-- Records for the exercise --
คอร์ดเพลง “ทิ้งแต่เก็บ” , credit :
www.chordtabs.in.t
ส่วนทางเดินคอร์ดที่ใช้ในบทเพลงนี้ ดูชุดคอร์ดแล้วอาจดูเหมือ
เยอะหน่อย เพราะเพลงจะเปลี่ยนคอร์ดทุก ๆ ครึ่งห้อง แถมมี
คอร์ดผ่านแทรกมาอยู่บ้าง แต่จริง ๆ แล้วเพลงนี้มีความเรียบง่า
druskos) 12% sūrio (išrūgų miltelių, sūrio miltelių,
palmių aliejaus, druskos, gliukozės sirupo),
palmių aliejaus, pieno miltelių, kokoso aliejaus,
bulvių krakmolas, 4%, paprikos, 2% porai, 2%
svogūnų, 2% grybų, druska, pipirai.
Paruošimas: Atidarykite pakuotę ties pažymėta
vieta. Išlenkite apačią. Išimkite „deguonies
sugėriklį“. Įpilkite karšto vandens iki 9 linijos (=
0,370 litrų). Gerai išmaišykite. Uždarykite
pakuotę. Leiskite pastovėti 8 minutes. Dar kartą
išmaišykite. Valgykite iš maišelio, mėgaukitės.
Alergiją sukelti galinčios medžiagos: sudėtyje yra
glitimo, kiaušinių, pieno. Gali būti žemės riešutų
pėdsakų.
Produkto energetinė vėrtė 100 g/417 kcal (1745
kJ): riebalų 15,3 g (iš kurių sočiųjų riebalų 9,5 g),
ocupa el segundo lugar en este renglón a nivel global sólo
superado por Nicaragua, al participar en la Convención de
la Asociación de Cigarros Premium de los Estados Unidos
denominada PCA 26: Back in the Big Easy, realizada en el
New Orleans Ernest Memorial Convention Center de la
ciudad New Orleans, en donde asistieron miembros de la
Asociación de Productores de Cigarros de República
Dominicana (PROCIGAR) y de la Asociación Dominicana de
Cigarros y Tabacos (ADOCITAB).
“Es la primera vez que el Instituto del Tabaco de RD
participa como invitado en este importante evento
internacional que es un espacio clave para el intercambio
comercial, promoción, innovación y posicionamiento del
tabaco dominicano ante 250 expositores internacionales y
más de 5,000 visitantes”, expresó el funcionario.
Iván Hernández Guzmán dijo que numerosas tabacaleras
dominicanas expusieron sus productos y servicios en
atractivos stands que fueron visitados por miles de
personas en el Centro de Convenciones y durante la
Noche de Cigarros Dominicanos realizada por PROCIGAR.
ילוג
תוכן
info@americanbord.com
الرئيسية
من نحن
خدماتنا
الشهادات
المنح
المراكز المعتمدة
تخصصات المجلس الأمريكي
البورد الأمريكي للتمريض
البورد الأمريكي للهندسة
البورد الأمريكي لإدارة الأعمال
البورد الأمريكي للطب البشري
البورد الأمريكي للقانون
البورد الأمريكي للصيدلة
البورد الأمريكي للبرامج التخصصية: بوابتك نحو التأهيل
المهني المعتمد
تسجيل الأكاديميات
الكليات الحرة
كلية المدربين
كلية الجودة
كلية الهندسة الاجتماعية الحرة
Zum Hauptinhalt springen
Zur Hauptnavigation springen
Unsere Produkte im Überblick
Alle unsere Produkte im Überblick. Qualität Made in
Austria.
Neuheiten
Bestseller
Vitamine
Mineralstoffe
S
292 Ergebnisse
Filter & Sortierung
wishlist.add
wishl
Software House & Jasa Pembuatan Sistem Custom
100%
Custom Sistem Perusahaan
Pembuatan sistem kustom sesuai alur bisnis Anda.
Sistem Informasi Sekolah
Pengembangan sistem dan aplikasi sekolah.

-- Job --
What is needed is a full, exact copy of the records.

-- Exercise output --
คอร์ดเพลง “ทิ้งแต่เก็บ” , credit :
www.chordtabs.in.t
ส่วนทางเดินคอร์ดที่ใช้ในบทเพลงนี้ ดูชุดคอร์ดแล้วอาจดูเหมือ
เยอะหน่อย เพราะเพลงจะเปลี่ยนคอร์ดทุก ๆ ครึ่งห้อง แถมมี
คอร์ดผ่านแทรกมาอยู่บ้าง แต่จริง ๆ แล้วเพลงนี้มีความเรียบง่า
druskos) 12% sūrio (išrūgų miltelių, sūrio miltelių,
palmių aliejaus, druskos, gliukozės sirupo),
palmių aliejaus, pieno miltelių, kokoso aliejaus,
bulvių krakmolas, 4%, paprikos, 2% porai, 2%
svogūnų, 2% grybų, druska, pipirai.
Paruošimas: Atidarykite pakuotę ties pažymėta
vieta. Išlenkite apačią. Išimkite „deguonies
sugėriklį“. Įpilkite karšto vandens iki 9 linijos (=
0,370 litrų). Gerai išmaišykite. Uždarykite
pakuotę. Leiskite pastovėti 8 minutes. Dar kartą
išmaišykite. Valgykite iš maišelio, mėgaukitės.
Alergiją sukelti galinčios medžiagos: sudėtyje yra
glitimo, kiaušinių, pieno. Gali būti žemės riešutų
pėdsakų.
Produkto energetinė vėrtė 100 g/417 kcal (1745
kJ): riebalų 15,3 g (iš kurių sočiųjų riebalų 9,5 g),
ocupa el segundo lugar en este renglón a nivel global sólo
superado por Nicaragua, al participar en la Convención de
la Asociación de Cigarros Premium de los Estados Unidos
denominada PCA 26: Back in the Big Easy, realizada en el
New Orleans Ernest Memorial Convention Center de la
ciudad New Orleans, en donde asistieron miembros de la
Asociación de Productores de Cigarros de República
Dominicana (PROCIGAR) y de la Asociación Dominicana de
Cigarros y Tabacos (ADOCITAB).
“Es la primera vez que el Instituto del Tabaco de RD
participa como invitado en este importante evento
internacional que es un espacio clave para el intercambio
comercial, promoción, innovación y posicionamiento del
tabaco dominicano ante 250 expositores internacionales y
más de 5,000 visitantes”, expresó el funcionario.
Iván Hernández Guzmán dijo que numerosas tabacaleras
dominicanas expusieron sus productos y servicios en
atractivos stands que fueron visitados por miles de
personas en el Centro de Convenciones y durante la
Noche de Cigarros Dominicanos realizada por PROCIGAR.
ילוג
תוכן
info@americanbord.com
الرئيسية
من نحن
خدماتنا
الشهادات
المنح
المراكز المعتمدة
تخصصات المجلس الأمريكي
البورد الأمريكي للتمريض
البورد الأمريكي للهندسة
البورد الأمريكي لإدارة الأعمال
البورد الأمريكي للطب البشري
البورد الأمريكي للقانون
البورد الأمريكي للصيدلة
البورد الأمريكي للبرامج التخصصية: بوابتك نحو التأهيل
المهني المعتمد
تسجيل الأكاديميات
الكليات الحرة
كلية المدربين
كلية الجودة
كلية الهندسة الاجتماعية الحرة
Zum Hauptinhalt springen
Zur Hauptnavigation springen
Unsere Produkte im Überblick
Alle unsere Produkte im Überblick. Qualität Made in
Austria.
Neuheiten
Bestseller
Vitamine
Mineralstoffe
S
292 Ergebnisse
Filter & Sortierung
wishlist.add
wishl
Software House & Jasa Pembuatan Sistem Custom
100%
Custom Sistem Perusahaan
Pembuatan sistem kustom sesuai alur bisnis Anda.
Sistem Informasi Sekolah
Pengembangan sistem dan aplikasi sekolah.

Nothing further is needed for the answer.